Voilà la nuance, une nuance que je comprends. Aimer et être amoureux. Il a de l'acuité amoureuse, mon Tout-Doux.

Pourquoi donc est-ce que je me perds encore dans de profondes et angoissantes réflexions sur l'amour alors que tout peut être si simple?

mardi, octobre 23, 2007

Avantage numérique

Tout-Doux (8 ans), en rentrant de l'école: "Maman, Alexis trouve que ce serait plus avantageux pour lui de vivre dans notre famille."

Moi -Ah oui? Et pourquoi?

Tout-Doux -Ben, parce qu'on a beaucoup de Lego de Star Wars et aussi, parce qu'on est beaucoup de frères pour jouer.

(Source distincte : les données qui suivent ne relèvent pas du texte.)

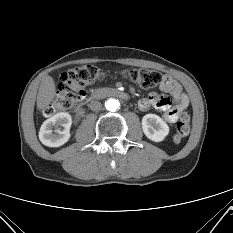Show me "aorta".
Instances as JSON below:
<instances>
[{
  "label": "aorta",
  "mask_w": 233,
  "mask_h": 233,
  "mask_svg": "<svg viewBox=\"0 0 233 233\" xmlns=\"http://www.w3.org/2000/svg\"><path fill=\"white\" fill-rule=\"evenodd\" d=\"M105 106L109 111H116L120 106V102L117 99H108L105 103Z\"/></svg>",
  "instance_id": "aorta-1"
}]
</instances>
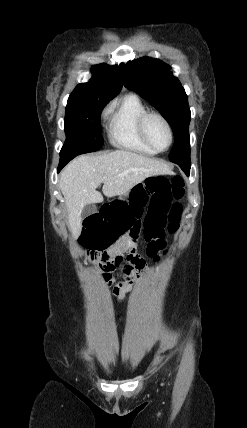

Coco, étonné: "Il n'a AUCUN frère pour jouer?"

Tout-Doux, compassif -Non.

Coco, inquiet -Et de soeurs?

Tout-Doux, avec une pointe de dédain -Oui, une.

Pauvre Alexis. Voué à une enfance malheureuse certaine. De quel genre d'adultes sera donc composée la société de demain?

Un geste, un souvenir

Un geste fréquent: préparer de la salade.

Les huit-dix derniers mois de la vie de Thomas, ce geste était accompagné d'un petit rituel: je lui demandais s'il voulait donner de la salade au lapin et où qu'il fût dans la maison, il accourait. Il se levait sur la pointe des pieds pour regarder les légumes sur le comptoir et attendait près de moi sa feuille de laitue. Je la lui donnais et il se dépêchait d'aller s'accroupir près de la cage pour l'offrir au lapin.

Heureux de voir l'animal se ruer sur la nourriture, il revenait près de moi et infatiguable, en réclamait encore. Les aller-retours entre le comptoir et la cage pouvaient durer de très longues minutes. Même si le lapin avait largement dépassé son quota de verdure, j'avais du mal à refuser à Thomas une troisième, puis quatrième portion. Il y mettait tant de coeur!

Je compris rapidement qu'au nombre de fois où il venait réclamer encore de la laitue, mieux valait la lui donner en plus petits morceaux.

Puis, mon beau bonhomme est décédé et durant dix-neuf mois, j'ai préparé la salade sans bambin à mes côtés pour se soucier du lapin avec un tel engagement. Ce petit rituel me manquait intensément au début, puis j'ai fini par m'habituer au Vide.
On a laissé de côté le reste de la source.